Княжеский «Орион» закладывал вираж, заходя с запада на посадочную площадку, и только сейчас я заметил, что за «Ахиллом» притаилось две боевых виманы поменьше: длинные, остроносые, со сдвоенными трубами ракетных установок — новые модели быстроходных корветов.
— Сергей Семенович, мы прибыли. Садимся, — сказал Ковалевский в эйхос. — Если транспорт свободный есть, высылай. Жалко мне вовсе не ноги, а время. В том числе и время самого Александра Петровича Елецкого.
Наверное, спиной почувствовав мое недоумение, князь повернулся и пояснил:
— Сань, а что тебя удивляет? Ты здесь — птица важная. Поэтому, пусть сразу начинают с соответствующего уважения. И если царевич позволит, то тебе пояснят почему ты такая важная птица. Дело не только в твоих магических способностях. Но более говорить не смею — здесь на все воля Дениса Филофеевича. Служим мы Отечеству, но под его высочайшим началом.
— Сергей Семенович — это князь Трубецкой? — догадался я.
— Именно генерал первого имперского табеля Трубецкой Сергей Семенович, — подтвердил Ковалевский, сажая виману на самый край посадочной площадки, ближе к грунтовой дороге. — Он здесь всем заправляет.
«Орион» вздрогнул от касания земли и застыл.
— Надо же, самого Александра Петровича Елецкого! — посмеиваясь, шепнула мне Ольга на ухо.
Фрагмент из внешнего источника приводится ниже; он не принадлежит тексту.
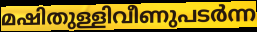
മഷിതുള്ളിവീണുപടർന്ന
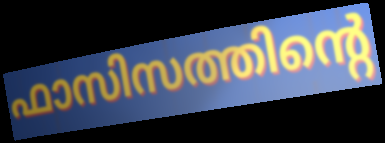
ഫാസിസത്തിന്റെ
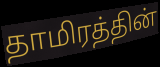
தாமிரத்தின்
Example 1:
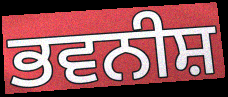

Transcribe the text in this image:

ਭਵਨੀਸ਼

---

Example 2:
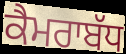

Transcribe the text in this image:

ਕੈਮਰਾਬੱਧ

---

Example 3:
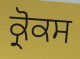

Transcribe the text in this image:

ਕ੍ਰੋਕਸ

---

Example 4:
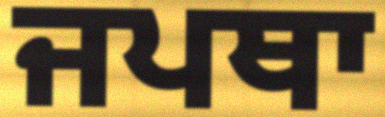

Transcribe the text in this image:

ਜਪਥਾ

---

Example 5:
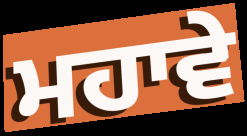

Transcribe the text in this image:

ਮਹਾਵੇ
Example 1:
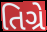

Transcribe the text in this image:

તિગ્રે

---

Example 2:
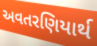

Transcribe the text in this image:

અવતરણિયાર્થ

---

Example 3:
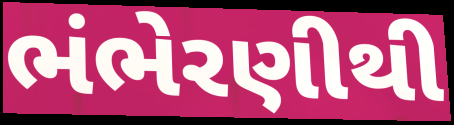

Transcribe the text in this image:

ભંભેરણીથી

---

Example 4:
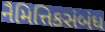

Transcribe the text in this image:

નૈમિત્તિકસંબંધ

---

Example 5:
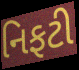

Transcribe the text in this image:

નિફટી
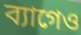
ব্যাগেও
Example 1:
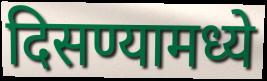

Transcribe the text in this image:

दिसण्यामध्ये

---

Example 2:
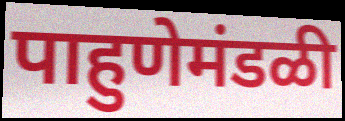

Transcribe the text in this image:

पाहुणेमंडळी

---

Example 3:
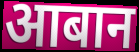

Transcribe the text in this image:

आबान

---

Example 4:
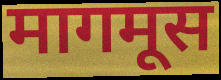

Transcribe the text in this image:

मागमूस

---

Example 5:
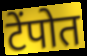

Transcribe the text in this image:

टेंपोत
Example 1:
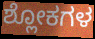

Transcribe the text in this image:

ಶ್ಲೋಕಗಳ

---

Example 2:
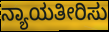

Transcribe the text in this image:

ನ್ಯಾಯತೀರಿಸು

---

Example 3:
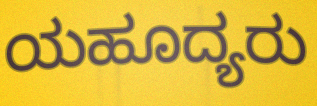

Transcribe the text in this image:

ಯಹೂದ್ಯರು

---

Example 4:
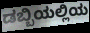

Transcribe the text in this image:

ಡಬ್ಬಿಯಲ್ಲಿಯ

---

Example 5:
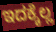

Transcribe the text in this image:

ಇದಕ್ಕೆಲ್ಲ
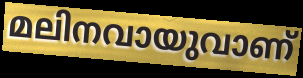
മലിനവായുവാണ്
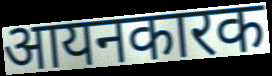
आयनकारक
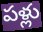
పళ్లు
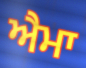
ਐਮਾ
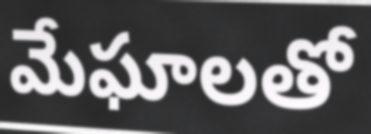
మేఘాలతో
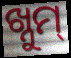
ଖ୍ନୁମ୍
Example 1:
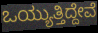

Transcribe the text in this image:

ಒಯ್ಯುತ್ತಿದ್ದೇವೆ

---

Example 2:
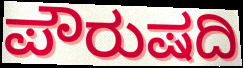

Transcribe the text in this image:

ಪೌರುಷದಿ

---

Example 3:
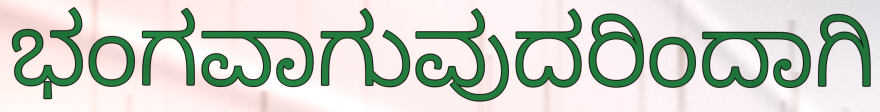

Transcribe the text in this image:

ಭಂಗವಾಗುವುದರಿಂದಾಗಿ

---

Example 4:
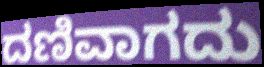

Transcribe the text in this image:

ದಣಿವಾಗದು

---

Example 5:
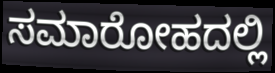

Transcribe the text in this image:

ಸಮಾರೋಹದಲ್ಲಿ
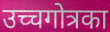
उच्चगोत्रका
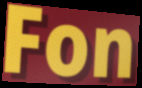
Fon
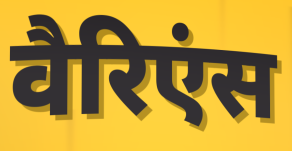
वैरिएंस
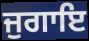
ਜੁਗਾਇ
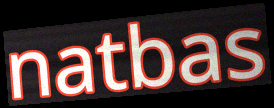
natbas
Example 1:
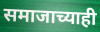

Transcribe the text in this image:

समाजाच्याही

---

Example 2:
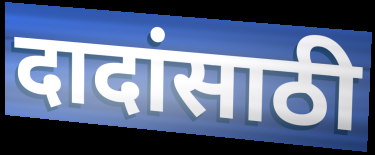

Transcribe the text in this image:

दादांसाठी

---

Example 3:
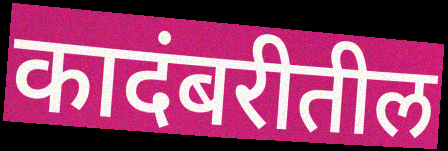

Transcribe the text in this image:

कादंबरीतील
Видно эти слова ее особо задели, и, мне кажется, особо порадовали. — Пап, ты же сказал, эйхосы здесь не работают, а сам вполне ничего, общаешься.
— Это у вас не работают, — Ковалевский передвинул рычажок, переводя систему в ждущий режим, погасил коммуникатор и встал с кресла. — Прошу на выход.
С тихим жужжанием люк отъехал в сторону, и в лицо дохнуло хвойной свежестью таежных лесов — они были рядом, полукругом обрамляя посадочную площадку. Прежде чем ступить на лестницу, я вошел в сферу второго внимания, расширил ее, подключая интуицию. Вроде все спокойно, никаких признаков нежелательного присутствия.